A recent Reddit thread was talking about the future of MMOs, and this is something I feel is central to the future of the genre. Right now, it seems like MMOs are primarily divided into two camps: subscription-based ("pay to play") and free-to-play ("pay to win"). Neither system is really ideal.
Subscription-based models ensure a steady flow of revenue for the developer and are thus very developer-friendly, but also require the player to pay the same fee each and every month, regardless of how much fun they're having, or how much they play, making it a fairly consumer-unfriendly model. Generally speaking, these games are primarily focused on PvE/raiding, and the turnaround time for each major content push seems to be around 90-120 days, with the "standard" fee usually being $15 a month. The major downside of this business model is that, even if you only play a couple hours a week, you're still paying the same amount of money as someone that plays 40 or more hours a week. And as a result of these differences between players, the developer often feels the need to put a lot of grinds into the content to try and ensure players continue paying that fee for all three to four months between each major content push: these games often see a surge of fees when new content patches are released, with fees often ebbing between surges.
Free to play models are generally pretty consumer-friendly, since you can technically play the game completely for free (which also makes them somewhat risky for the developer, especially since the developer has to provide bandwidth and storage for all of their players), but these games often feature excessive grinding or outright "give me money to get a huge advantage over other players" mechanics featured around their cash currency and microtransactions. Depending on the developer, these games may also be focused on PvE/raiding, or they may not have an "endgame" at all, especially if they're shovelware.
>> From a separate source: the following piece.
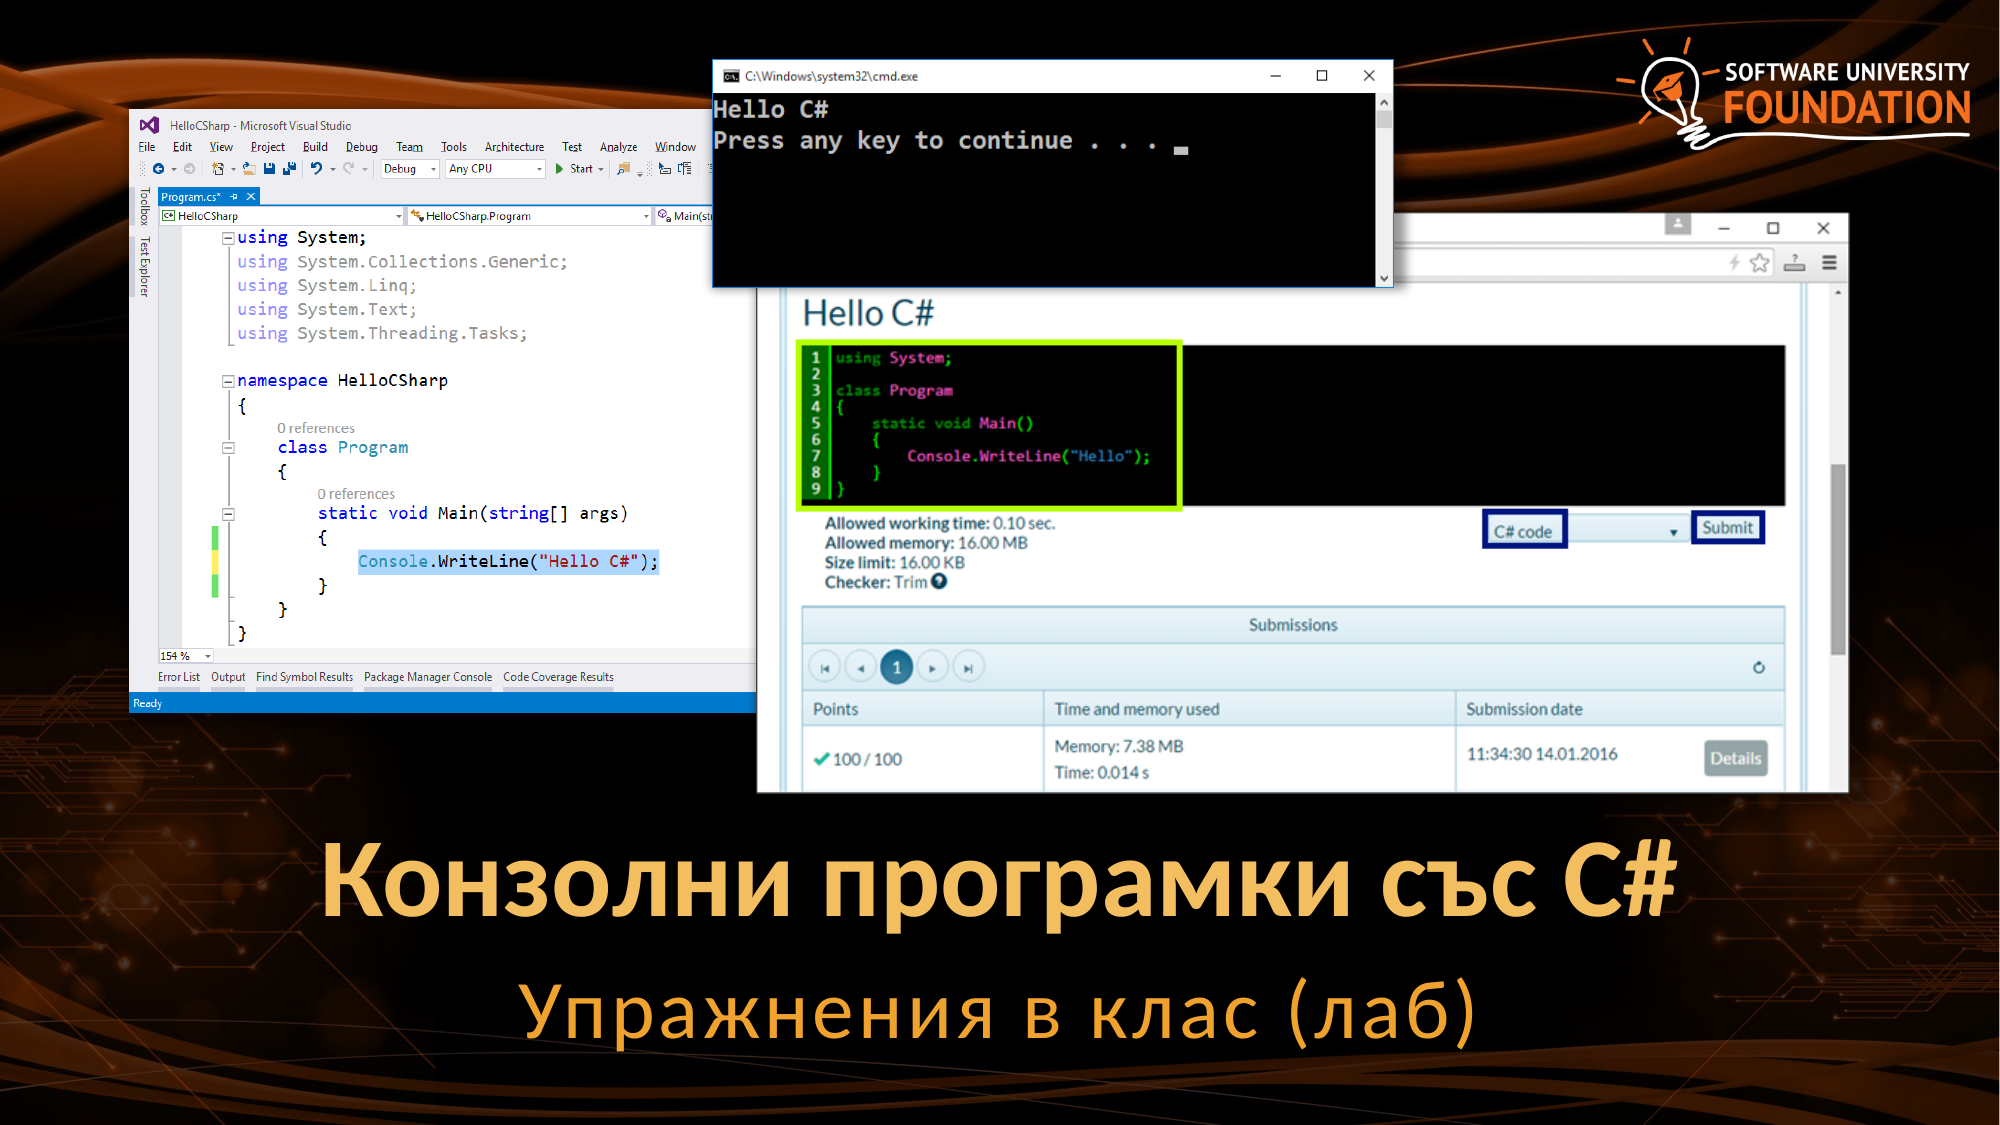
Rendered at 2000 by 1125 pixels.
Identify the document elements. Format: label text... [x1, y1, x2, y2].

The danger of this business model is alienating players who don't wish to pay for everything; if someone spends 40 hours grinding for a piece of equipment that someone could spend 3 hours getting by buying some of the components (or XP/token boosters) from the cash shop, you run the risk of completely alienating those players. And, true, those players aren't giving you as much money as the 3 hour players are, but you're still losing a potential source of revenue - just because a player doesn't want to spend $10 to get an item faster doesn't mean they'd be uninterested in buying cosmetic items or other things of that nature.
So where can the industry go? Some companies, like Guild Wars 2's ArenaNet, have sort of split the difference; GW2 has an upfront box cost (usually $50, but it will frequently go on sale for $30 or less), but once that's paid, it's completely free to play, and there's a relative lack of grinding throughout. ArenaNet also has a cash shop and cash currency where you can buy a wide variety of boosters, cosmetic items, and things like additional inventory, bank, or character slots. And it seems to be working quite well for them.
And while I really like that business model, it's hardly the only one possible.
Why not make subscription models broken up into segments? $5 for open world, $5 for access to ranked PvP, $5 for access to raiding content? I'd be glad to pay $5 a month for just the open world/questing content in WoW or FF14, and if I decided I had a desire to raid or do some PvP... well, I can easily add that my subscription!
Or why not do something akin to the old Guild Wars model, where there's no subscription fee, and you instead release small expansions pretty regularly, at reasonable prices? Imagine if WoW had no subscription fee, but instead you had to pay a one-time $20 fee if you wanted to access that new patch's raid content, the new PvP season, new quests and zones, and things like that?